Intrinsic camera parameters:
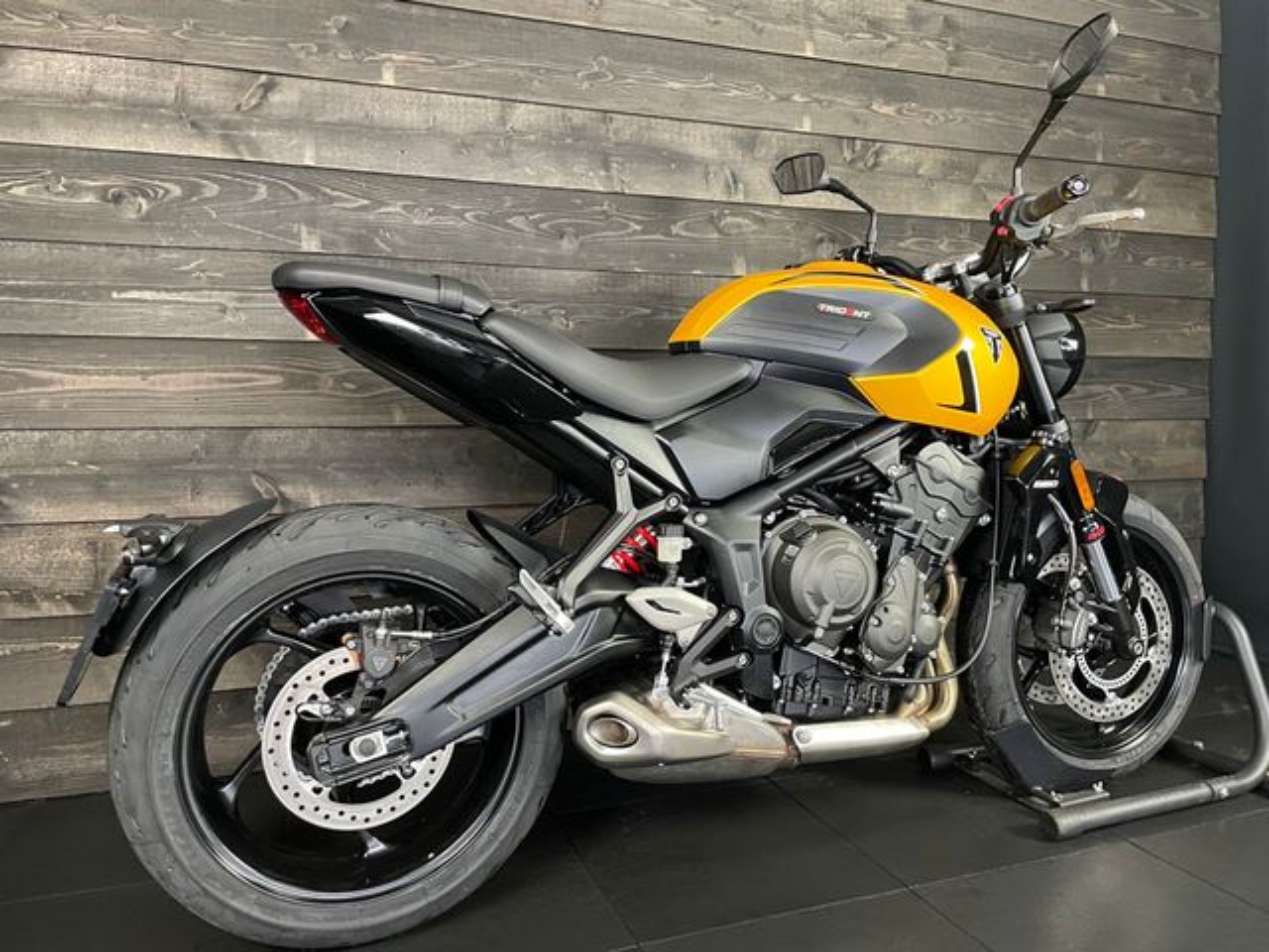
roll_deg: +0.3
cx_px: 634
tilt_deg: -3.5
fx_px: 953
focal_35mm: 26
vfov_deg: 53.1
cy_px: 476
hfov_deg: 67.3
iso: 400
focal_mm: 4.2
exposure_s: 1/50
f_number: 1.6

**The task:** Restate the entries verbatim, without pictures.

**Output for this exercise:**
roll_deg: +0.3
cx_px: 634
tilt_deg: -3.5
fx_px: 953
focal_35mm: 26
vfov_deg: 53.1
cy_px: 476
hfov_deg: 67.3
iso: 400
focal_mm: 4.2
exposure_s: 1/50
f_number: 1.6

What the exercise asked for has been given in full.